Indian television series

Ghar Jamai is an Indian comedy television series which premiered on Zee TV in 1997. The series was produced by Meteor Films and starred Satish Shah, R. Madhavan, and Mandira Bedi.

==Cast==
===Main===
- R. Madhavan as Malayatoor Subramaniam Namboodiripad (Subbu)
- Satish Shah as Vishamber Mehra
- Mandira Bedi as Chandni
- Sadhana Singh as Paghwan/Prakash Kaur/Parkash beebi
- Asrani as Doctor Masani
- Gracy Singh / Vipra Rawal as Chandni's sister
- Anand Goradia as Chandni's brother
- Sunil Jetly as cook

===Guest===
- Viju Khote as Muthuswamy
- Varsha Usgaonkar as Miss Chamcham
- Gajendra Chauhan as Sidhu Singh
- K.D.Chandran as Subramanium/Subbu Father
- Ashwini Kalsekar as Rohiniamma
- Atul Parchure as Police Constable Ghorpade
- Hemant Pandey as Police Inspector Faterfaker
- Surbhi Tiwari as College Student
- Ashiesh Roy as Girdhari
- Satyen Kappu as Chandni Grandfather
- Suchitra Pillai as Subbulakshmi
- Shrivallabh Vyas as Kidnapper Subhash Singh(Subbu)/ Gajraj Singh (Guest role in two episodes)
- Murali Sharma as Doctor Salim
- Javed Khan Amrohi as Hotel Receptionist
- Daya Shankar Pandey as Hotel Union Leader/ Robert (Guest role in two Episodes)
- Shehzad Khan as Bus Driver/ KK Don (Guest role in two episodes)
- Ajay Nagrath as Subbu and Chandni Son
- Kavi Kumar Azad as Judge in Food Competition
- Kuljeet Randhawa as Subramanium/Subbu friend
- Rajesh Puri as Pradeep Bhagwadewala
- Dinyar Contractor as Dr.

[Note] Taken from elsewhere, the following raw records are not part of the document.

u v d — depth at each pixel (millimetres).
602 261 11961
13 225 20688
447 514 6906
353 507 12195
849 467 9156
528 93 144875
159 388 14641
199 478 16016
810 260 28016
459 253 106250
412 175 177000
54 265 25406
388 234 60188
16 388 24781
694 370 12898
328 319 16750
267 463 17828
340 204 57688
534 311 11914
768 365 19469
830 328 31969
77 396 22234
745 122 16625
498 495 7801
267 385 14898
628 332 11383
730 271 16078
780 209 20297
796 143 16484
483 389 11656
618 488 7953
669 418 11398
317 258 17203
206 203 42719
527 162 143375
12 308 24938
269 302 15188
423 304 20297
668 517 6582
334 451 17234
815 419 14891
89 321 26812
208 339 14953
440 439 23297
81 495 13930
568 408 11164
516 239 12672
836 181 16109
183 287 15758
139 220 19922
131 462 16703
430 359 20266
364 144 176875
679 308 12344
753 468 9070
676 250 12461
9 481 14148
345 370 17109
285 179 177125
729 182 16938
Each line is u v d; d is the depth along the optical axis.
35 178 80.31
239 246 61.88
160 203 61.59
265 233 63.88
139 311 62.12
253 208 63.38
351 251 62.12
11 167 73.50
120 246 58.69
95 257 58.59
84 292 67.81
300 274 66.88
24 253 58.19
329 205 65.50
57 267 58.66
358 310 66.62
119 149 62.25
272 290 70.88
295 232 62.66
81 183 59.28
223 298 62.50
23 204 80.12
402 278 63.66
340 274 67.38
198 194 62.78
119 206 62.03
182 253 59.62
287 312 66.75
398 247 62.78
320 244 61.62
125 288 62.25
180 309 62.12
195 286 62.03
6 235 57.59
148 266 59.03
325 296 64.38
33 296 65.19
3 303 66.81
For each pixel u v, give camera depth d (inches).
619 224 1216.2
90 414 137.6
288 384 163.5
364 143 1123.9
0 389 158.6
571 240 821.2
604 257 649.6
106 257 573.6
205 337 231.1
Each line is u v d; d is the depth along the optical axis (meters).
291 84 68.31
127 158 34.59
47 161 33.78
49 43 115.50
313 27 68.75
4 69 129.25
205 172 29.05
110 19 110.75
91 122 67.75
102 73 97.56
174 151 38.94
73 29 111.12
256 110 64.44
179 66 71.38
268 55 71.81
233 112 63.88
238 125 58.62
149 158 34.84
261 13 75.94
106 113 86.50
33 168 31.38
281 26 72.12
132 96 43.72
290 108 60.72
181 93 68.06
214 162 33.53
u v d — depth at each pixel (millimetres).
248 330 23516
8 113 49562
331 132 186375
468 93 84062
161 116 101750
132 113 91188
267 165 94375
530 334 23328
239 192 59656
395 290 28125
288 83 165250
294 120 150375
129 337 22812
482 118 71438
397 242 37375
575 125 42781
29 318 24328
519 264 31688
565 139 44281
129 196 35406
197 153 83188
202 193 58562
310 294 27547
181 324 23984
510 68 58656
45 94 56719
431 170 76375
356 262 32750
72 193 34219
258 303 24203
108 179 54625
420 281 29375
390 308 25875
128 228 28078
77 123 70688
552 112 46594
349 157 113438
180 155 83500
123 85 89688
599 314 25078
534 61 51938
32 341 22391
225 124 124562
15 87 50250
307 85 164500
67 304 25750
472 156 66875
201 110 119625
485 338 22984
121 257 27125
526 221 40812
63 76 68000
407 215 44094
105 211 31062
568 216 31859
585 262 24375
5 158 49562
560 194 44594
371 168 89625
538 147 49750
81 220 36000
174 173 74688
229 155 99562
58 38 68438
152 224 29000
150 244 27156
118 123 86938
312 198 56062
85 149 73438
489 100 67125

Masani

==Feature film==
In September 2011, Ananth Mahadevan announced plans of making a feature film inspired by the series with Madhavan in the lead role, and also titled the project as Ghar Jamai. Despite plans to shoot the film in Toronto during 2012, the idea did not develop into production.